Görüşmeler Rumlar tarafından bitirilir bitirilmez konu gündemden düşüyor, ta ki bir sonraki görüşmeye kadar. Tabi bu esnada KKTC’deki kardeşlerimizin haklı öfkesi dinmeye, klasik Rum propagandası yaygınlaşmaya, devam eden ekonomik sorunlar gerekçe gösterilerek “Ne olursa olsun Rumlarla anlaşalım!” düşüncesi yaygınlaştırılmaya devam ediyor.

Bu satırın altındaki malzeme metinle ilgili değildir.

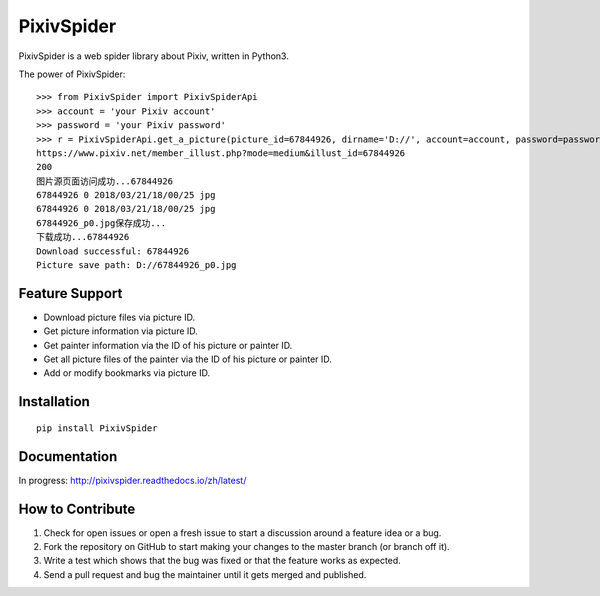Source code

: ===========
PixivSpider
===========


PixivSpider is a web spider library about Pixiv, written in Python3.

The power of PixivSpider:

::

    >>> from PixivSpider import PixivSpiderApi
    >>> account = 'your Pixiv account'
    >>> password = 'your Pixiv password'
    >>> r = PixivSpiderApi.get_a_picture(picture_id=67844926, dirname='D://', account=account, password=password)
    https://www.pixiv.net/member_illust.php?mode=medium&illust_id=67844926
    200
    图片源页面访问成功...67844926
    67844926 0 2018/03/21/18/00/25 jpg
    67844926 0 2018/03/21/18/00/25 jpg
    67844926_p0.jpg保存成功...
    下载成功...67844926
    Download successful: 67844926
    Picture save path: D://67844926_p0.jpg

Feature Support
===============
- Download picture files via picture ID.
- Get picture information via picture ID.
- Get painter information via the ID of his picture or painter ID.
- Get all picture files of the painter via the ID of his picture or painter ID.
- Add or modify bookmarks via picture ID.

Installation
===============

::

    pip install PixivSpider

Documentation
===============
In progress: http://pixivspider.readthedocs.io/zh/latest/

How to Contribute
=================
1. Check for open issues or open a fresh issue to start a discussion around a feature idea or a bug.
2. Fork the repository on GitHub to start making your changes to the master branch (or branch off it).
3. Write a test which shows that the bug was fixed or that the feature works as expected.
4. Send a pull request and bug the maintainer until it gets merged and published.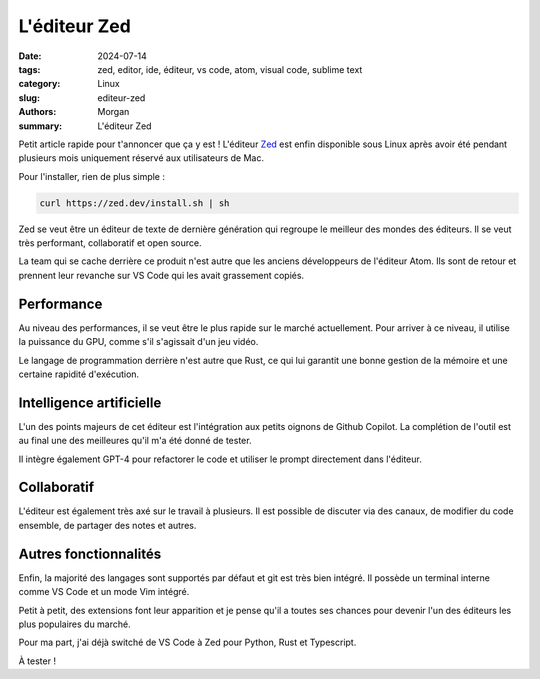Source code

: L'éditeur Zed
#############

:date: 2024-07-14
:tags: zed, editor, ide, éditeur, vs code, atom, visual code, sublime text
:category: Linux
:slug: editeur-zed
:authors: Morgan
:summary: L'éditeur Zed

.. image:: ./images/zed.webp
    :alt: Zed
    :align: right

Petit article rapide pour t'annoncer que ça y est ! L'éditeur `Zed <https://zed.dev/>`_ est enfin disponible sous Linux après avoir été pendant plusieurs mois uniquement réservé aux utilisateurs de Mac.

Pour l'installer, rien de plus simple :

.. code-block:: bash

    curl https://zed.dev/install.sh | sh

Zed se veut être un éditeur de texte de dernière génération qui regroupe le meilleur des mondes des éditeurs. Il se veut très performant, collaboratif et open source.

La team qui se cache derrière ce produit n'est autre que les anciens développeurs de l'éditeur Atom. Ils sont de retour et prennent leur revanche sur VS Code qui les avait grassement copiés.

Performance
===========

Au niveau des performances, il se veut être le plus rapide sur le marché actuellement. Pour arriver à ce niveau, il utilise la puissance du GPU, comme s'il s'agissait d'un jeu vidéo.

Le langage de programmation derrière n'est autre que Rust, ce qui lui garantit une bonne gestion de la mémoire et une certaine rapidité d'exécution.

Intelligence artificielle
=========================

L'un des points majeurs de cet éditeur est l'intégration aux petits oignons de Github Copilot. La complétion de l'outil est au final une des meilleures qu'il m'a été donné de tester.

Il intègre également GPT-4 pour refactorer le code et utiliser le prompt directement dans l'éditeur.

Collaboratif
============

L'éditeur est également très axé sur le travail à plusieurs. Il est possible de discuter via des canaux, de modifier du code ensemble, de partager des notes et autres.

Autres fonctionnalités
======================

Enfin, la majorité des langages sont supportés par défaut et git est très bien intégré. Il possède un terminal interne comme VS Code et un mode Vim intégré.

Petit à petit, des extensions font leur apparition et je pense qu'il a toutes ses chances pour devenir l'un des éditeurs les plus populaires du marché.

Pour ma part, j'ai déjà switché de VS Code à Zed pour Python, Rust et Typescript.

À tester !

Böylece Türkiye, sürekli aynı oltaya takılmış oluyor.

DERİNLİKLİ STRATEJİK YAKLAŞIM

Benzer bir durum Ermenistan meselesinde de, Kuzey Irak sorununda da, şimdilerde Kuzey Suriye’de oluşturulmaya çalışılan PKK devletçiği meselesinde de aynı. Maalesef her şey günübirlik, her şey kısa vadeli ve her şey iç siyaset malzemesi olarak kullanılırken “milli davalar, milli çıkarlar” gibi kavramlar hiç hatırlanmıyor. Bu yüzden hiçbir konuda yol kat etmek mümkün olmuyor bu ülkede.

Oysa egemen güçlerin dünyaya ve sorunlara bakışları çok başka... Mesela birileri “Kara Hâkimiyeti Teorisi” üzerinden dış politikalarına yön veriyor. Başka birileri “Deniz Hâkimiyet Teorisine” uygun adımlar atıyor. Kimi başkaları “Kenar Kuşak Teorisi” üzerinden meselelere bakıyor. Akademisyenler, bilim insanları durmadan bu konular üzerinden yeni durumları araştırıyorlar ve milli çıkarlarına uygun hamleler yapmaya çalışıyorlar. Stratejik hedefleri olduğu için birbirini tamamlayan taktik adımlar atmaları da kolaylaşıyor. Bu sayede sürekli olarak ilerleme, yani hedefe yaklaşma şansına sahip oluyorlar. Kırmızı çizgileri doğal olarak ortaya çıkıyor. ABD, Suriye’ye el atınca Rusya’nın var gücüyle oraya koşması “bir sonraki adımı” öngörmelerinin sonucu oluyor. Ukrayna’da batı destekli kargaşaya Kırım’da cevap veren Rusya, geyik olsun diye değil varlığı devam etsin diye Suriye’de, Irak’ta, İran’da taraf oluyor; yok olmamak için Gürcistan’da, Ukrayna’da askeri operasyon yapıyor; Çin’e, Hindistan’a bu yüzden “gelin beraber yol yürüyelim” diyor.

Bütün bunlar olurken aynı soru sürekli Türk semalarında yankılanıyor: “Peki, Türkiye Nereye Koşuyor?”